National Security Agency - overview - Dagger and Cloak

Monday, 2 July 2007

National Security Agency - overview

The National Security Agency/Central Security Service (NSA/CSS) is the United States government's cryptologic organization that was officially established on November 4, 1952. Responsible for the collection and analysis of foreign communications, it coordinates, directs, and performs highly specialized activities to produce foreign signals intelligence information, which involves a significant amount of cryptanalysis. It is also responsible for protecting U.S. government communications and information systems from similar agencies elsewhere, which involves a significant amount of cryptography.

A component of the Department of Defense, the NSA has always been directed by a three-star flag officer.
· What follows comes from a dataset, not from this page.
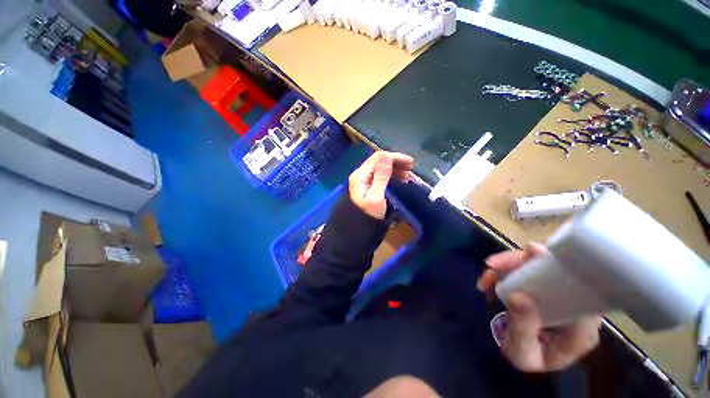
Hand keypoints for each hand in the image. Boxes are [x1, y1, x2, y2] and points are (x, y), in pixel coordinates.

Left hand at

The NSA is a key component of the U.S. Intelligence Community, which is headed by the Director of National Intelligence.

Contrary to popular perception, the NSA does not engage in “wiretapping”; it collects signals intelligence, or “sigint.” In contrast to the image we have from movies and television of an FBI agent placing a listening device on a target’s phone line, the NSA intercepts entire streams of electronic communications containing millions of telephone calls and e-mails. It runs the intercepts through very powerful computers that screen them for particular names, telephone numbers, Internet addresses, and trigger words or phrases. Any communications containing flagged information are forwarded by the computer for further analysis.

The NSA's eavesdropping mission includes radio broadcasting, both from various organizations and individuals, the Internet, telephone calls, and other intercepted forms of communication. Its secure communications mission includes military, diplomatic, and all other sensitive, confidential or secret government communications. Despite having been described as the world's largest single employer of mathematicians, and the owner of the single largest group of supercomputers, it has tried to keep a low profile. For many years its existence was not even acknowledged by the U.S. government. It was often said, half-jokingly, that "NSA" stood for "No Such Agency", and also, as "Never Say Anything", primarily for its employees.

Because of its listening task, the NSA/CSS has been heavily involved in cryptanalytic research, continuing the work of its predecessor agencies which had been responsible for breaking many World War II codes and ciphers (see, for instance, Purple code, Venona, and JN-25).